Le tartare de veau aux huîtres fait partie des classiques du chef de Septime. Le Chilien l'a transformé en tartine où l'opposition terre-mer est balayée par la gelée et la crème de cassis. Il a aussi adopté le cheminement inverse, en adaptant un plat mapuche normalement chaud qu'il sert froid à Paris : le mélange de dés d'artichauts et de seiche (légèrement sucré, rugueux, élastique) dans un bouillon de coquillages avec des feuilles de basilic au citron (iodé, acide) atteint une forme de perfection. Belle performance aussi que ce chupe qu'il a cuisiné en imaginant (attention, faut suivre) «le point de vue de Bertrand s'il était allé au Chili» : le pain blanc imbibé de lait devient une fine tuile croustillante, avec des champignons et de l'aster maritime, un genre d'épinard de mer. Comment mélange-t-il dans un plat beurre et huile d'olive (un interdit de Bertrand Grébaut) ? Via une glace à base de beurre brûlé («il était complètement fucked up dans la poêle !» s'enthousiasme le Chilien, euphorique en cuisine), un peu sucrée par la présence de petits pois, d'amandes fraîches, de verveine. Avec un trait d'huile d'olive, c'est déroutant mais délicieux.

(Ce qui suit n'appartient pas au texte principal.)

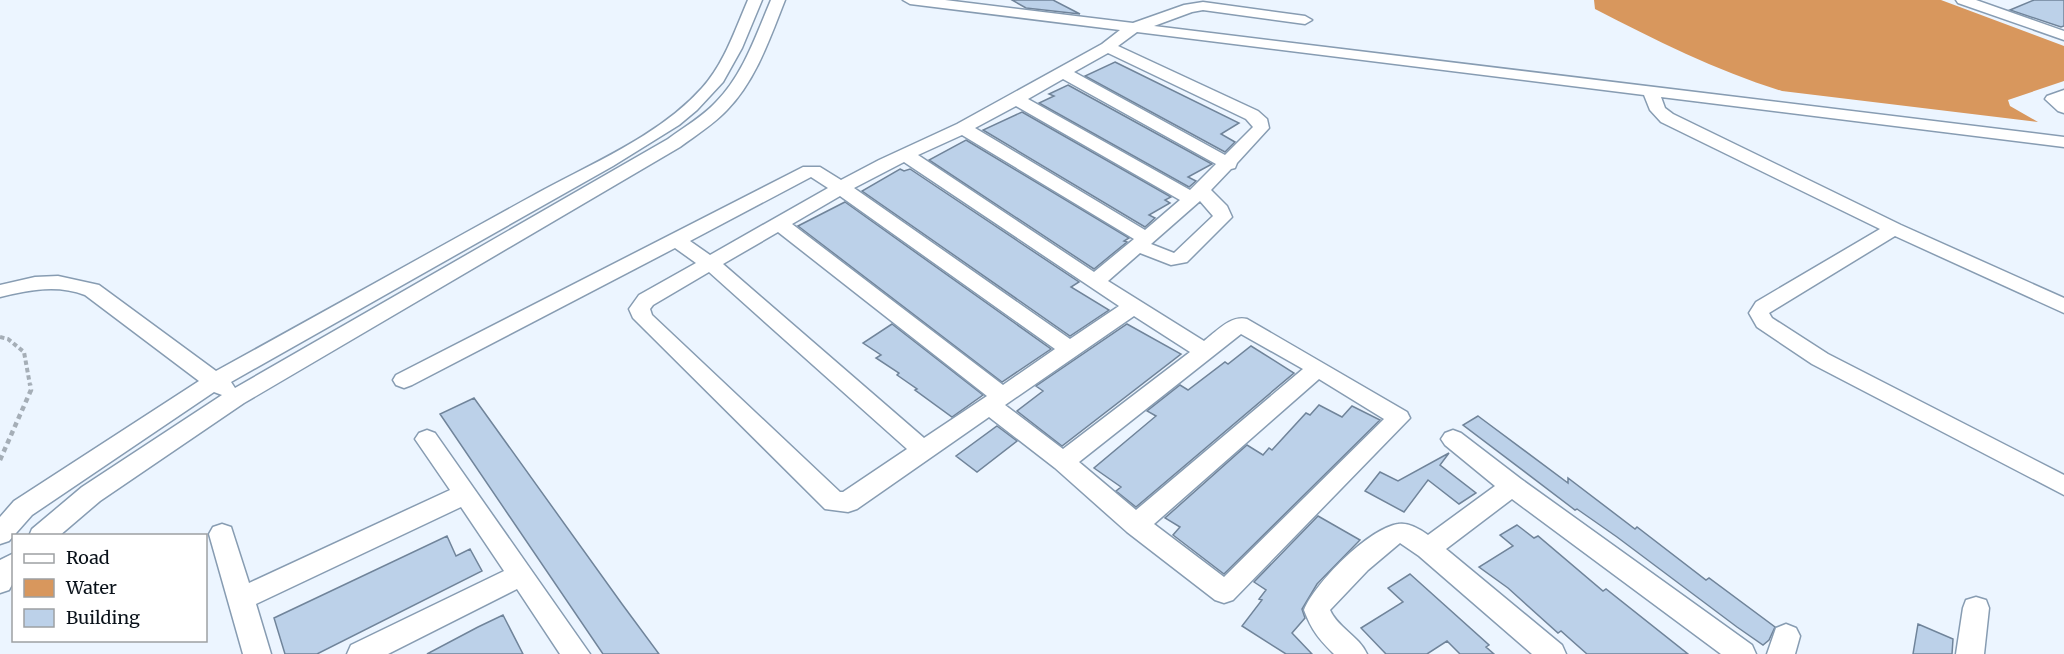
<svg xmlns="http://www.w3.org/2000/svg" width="2064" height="654" font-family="Merriweather,serif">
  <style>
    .water { fill: #d8975d }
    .building { fill: #bcd1e9; stroke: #70849a; stroke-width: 1.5 }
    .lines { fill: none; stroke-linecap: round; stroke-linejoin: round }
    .minor-casing { stroke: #879cb2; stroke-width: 3 }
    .path-far1 { stroke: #a5aeb7; stroke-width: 4; stroke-dasharray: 4.5 3; stroke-linecap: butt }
    .path { stroke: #a5aeb7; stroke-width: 4.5; stroke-dasharray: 5 4; stroke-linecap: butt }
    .minor { fill: #fff; fill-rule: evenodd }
  </style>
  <rect width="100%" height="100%" fill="#ecf5ff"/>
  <!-- water -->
  <path class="water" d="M1594,0H1941L2064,46V81L2008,100L2010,106L2038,122L1782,91C1717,71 1655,40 1595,9Z"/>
  <!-- building -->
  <path class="building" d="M1012,0H1053L1080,14L1026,8Z
    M2034,0H2064V26L2061,27L2010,10Z
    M1115,62L1239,123L1221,134L1235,142L1225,152L1085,76Z
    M1068,85L1210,163L1212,164L1188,177L1196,181L1189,187L1039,103L1054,96L1049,94Z
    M1022,112L1171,197L1165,200L1170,203L1149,215L1155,218L1145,227L983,130Z
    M966,140L1129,238L1124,241L1127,242L1094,269L929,160Z
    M900,169L904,171L910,169L1079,282L1071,287L1109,310L1070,336L862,191Z
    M845,202L1051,349L1002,382L798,226Z
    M892,324L983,395L952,417L915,390L917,389L897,375L899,373L876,358L881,355L863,343Z
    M1127,324L1181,354L1062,446L1017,411L1043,391L1036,386Z
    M1251,346L1294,373L1136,507L1116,491L1121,487L1094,468L1156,416L1147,411L1180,385L1188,390L1225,362L1228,364Z
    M474,398L622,604L659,654H603L440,414Z
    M1319,405L1342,417L1352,406L1380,420L1224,574L1173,535L1180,527L1165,518L1247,445L1263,455L1269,448L1272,450L1306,413L1310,415Z
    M1478,416L1568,483V478L1635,529L1637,527L1706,580L1709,578L1775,627L1769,640L1763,645L1737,627L1617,537L1577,509L1575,510L1463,425Z
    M997,426L1017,441L977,472L956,456Z
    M1449,453L1440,465L1476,493L1459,504L1428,480L1404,512L1365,491L1380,472L1398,481Z
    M1318,516L1360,540L1317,584L1302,609L1305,618L1292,633L1312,654H1286L1242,626L1262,600L1259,599L1266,590L1254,582Z
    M1517,525L1534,538L1538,536L1603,591L1606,589L1688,654H1587L1561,631L1558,633L1508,588L1479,567L1513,546L1500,535Z
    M447,536L456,556L470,549L482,571L317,654H285L274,618Z
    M1410,574L1489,645L1486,647L1494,654H1460L1447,641L1427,654H1386L1361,628L1403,602L1388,588Z
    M503,615L523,654H427L478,627Z
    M1918,624L1953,639L1952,654H1913Z"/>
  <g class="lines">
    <!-- minor casing -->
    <g class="minor-casing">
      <path id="minor" d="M748,0H762L742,48L723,82L697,110L679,125L613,166L231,382L235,388L668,139C684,127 702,117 716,102C743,75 756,35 771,0H785C770,38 756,80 727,110C714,124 696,135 680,147L244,403L100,501L59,536H29L32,529L82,487L222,395L214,392L32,515L9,541L0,544V517L14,501L199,381L85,295C57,284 28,290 0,297V285L35,277L58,276L99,285L216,371C322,313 428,253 534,195C590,164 658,137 702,88C724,64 735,30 748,0Z
        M903,0H945L1133,23L1184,5L1203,2L1305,16L1312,20L1305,24L1203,10L1192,12L1154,26L2064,137V147L1661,97L1665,108L1673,114L1901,225L2064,298V313L1895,236L1769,313L1772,318L1828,354L2064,475V495L1812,364L1757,327L1749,313L1756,302L1880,229L1661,122L1650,110L1644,95L1137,32L1118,46L1258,111L1267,119L1269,128L1237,163L1235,168L1231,169L1211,190L1227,206L1232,217L1187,262L1171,265L1140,253L1108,281L1204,341C1217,331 1231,315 1247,319L1407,412L1410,418L1233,600L1224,603L1215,600L1127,532L1055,468L989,417L857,509L848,512L825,509L633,318L629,309L639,295L696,263L675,248L412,385L404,388L396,385L393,380L396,375L803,167H820L841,180L879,160L957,124L1102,44L1120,30L910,4ZM1108,53L1246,119L1253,127L1225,155L1074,72ZM1063,79L1216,164L1190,190L1028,99ZM1016,106L1180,200L1145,230L975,128ZM962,135L1134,239L1094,272L918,155ZM904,162L1119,306L1070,339L854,188ZM811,177L828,188L710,255L690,241ZM840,196L1055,349L1003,385L792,224ZM1200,201L1213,216L1174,253L1151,244ZM778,232L987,396L924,438L723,264ZM709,272L907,449L843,492H840L652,315L650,309L653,305ZM1134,316L1190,352L1063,449L1005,405ZM1241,334L1303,369L1136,510L1079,462ZM1319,379L1384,419L1224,577L1154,524Z
        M1956,0H1976L2064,31V40L1958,3Z
        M2064,90V113L2058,111L2045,99L2047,96Z
        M427,430L435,433L590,654H560L517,589L388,654H347L351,645L504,571L461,507L256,604L271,654H243L209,534L213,527L222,524L231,527L249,583L450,490L415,439L419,433Z
        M1453,430L1461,433L1521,479L1752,645L1756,654H1721L1512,499L1446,549L1562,645L1566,654H1532L1419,556L1400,543L1368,570L1330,610C1338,628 1359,636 1367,654H1334C1319,639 1312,631 1304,610C1315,583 1368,529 1398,524C1408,522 1420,529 1428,535L1495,486L1445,445L1441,439L1445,433Z
        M14,553V581L9,590L0,593V560Z
        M1976,597L1986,600L1989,608L1984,654H1956L1963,608L1966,600Z
        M1786,624L1796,628L1800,636L1795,654H1767L1776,628Z"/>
    </g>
    <!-- path-far1 -->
    <path class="path-far1" d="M0,337L8,339L24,352L30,385"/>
    <!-- path -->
    <path class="path" d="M0,460L31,390L30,384"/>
    <!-- minor -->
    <use href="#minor" class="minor"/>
  </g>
  <!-- legend -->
  <rect x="12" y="534" width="195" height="108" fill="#ffffff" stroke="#9da0a3" stroke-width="1.5"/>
  <rect x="24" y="554" width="30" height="9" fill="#ffffff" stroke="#9da0a3" stroke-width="1.5"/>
  <text x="66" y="564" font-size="18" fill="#091119">Road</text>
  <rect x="24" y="579" width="30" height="18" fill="#d8975d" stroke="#9da0a3" stroke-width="1.5"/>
  <text x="66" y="594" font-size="18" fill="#091119">Water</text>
  <rect x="24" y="609" width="30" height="18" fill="#bcd1e9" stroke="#9da0a3" stroke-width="1.5"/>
  <text x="66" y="624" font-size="18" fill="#091119">Building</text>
</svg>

Sang et chocolat. Dans son mail, Bertrand Grébaut avait écrit : «Mon souvenir de sauce le plus ancien, c'est celui du civet de lièvre à base de sang et d'un peu de chocolat.» Voilà qui explique la presse à canard, qui fut l'objet d'une quête fastidieuse. L'ustensile, qu'on trouve d'occasion en échange de quelques milliers d'euros sur Internet, a finalement été prêté par une grosse société de traiteur. Personne chez Septime ne s'était déjà servi d'un tel instrument, et Rodolfo Guzmán l'a testé pour la première fois le soir du dîner. Son canard à l'orange est un succès. Il mixe, outre le sang, vinaigre et citron (encore une association prohibée par Grébaut). Le mélange de l'amer et de l'acide est habilement souligné par la purée d'orange, où l'on sent autant la pulpe que l'écorce.

Tout le monde sort gagnant du Shuffle. Les clients découvrent des cuisiniers qu’ils n’auraient sans doute jamais eu l’occasion d’approcherpar ailleurs ; le chef a l’opportunité de tester d’autres conditions de travail ; la brigade bénéficie d’un regard neuf sur son fonctionnement et d’idées nouvelles. La présence d’un étranger dérange ses habitudes, perturbe ses réflexes, et c’est sans doute l’intérêt le plus précieux de cette expérience. Dans un monde où la cuisine a tendance à s’uniformiser, où un restaurant moderne comme Septime engendre des dizaines de pâles copies, un changement de perspective fait du bien. Le passage de Rodolfo Guzmán a prouvé que l’antique presse à canard ne doit pas nécessairement être laissée aux musées.

(1) Septime, 80, rue de Charonne, Paris XIe. Tél. : 01 43 67 38 29. (2) Tous les échanges de chefs sont détaillés sur le site www.shuffle.gelinaz.com Leur nom était gardé secret jusqu'au dîner, servi le 9 juillet. Pour participer, on pouvait réserver une place via le site de Gelinaz, moyennant 85 euros.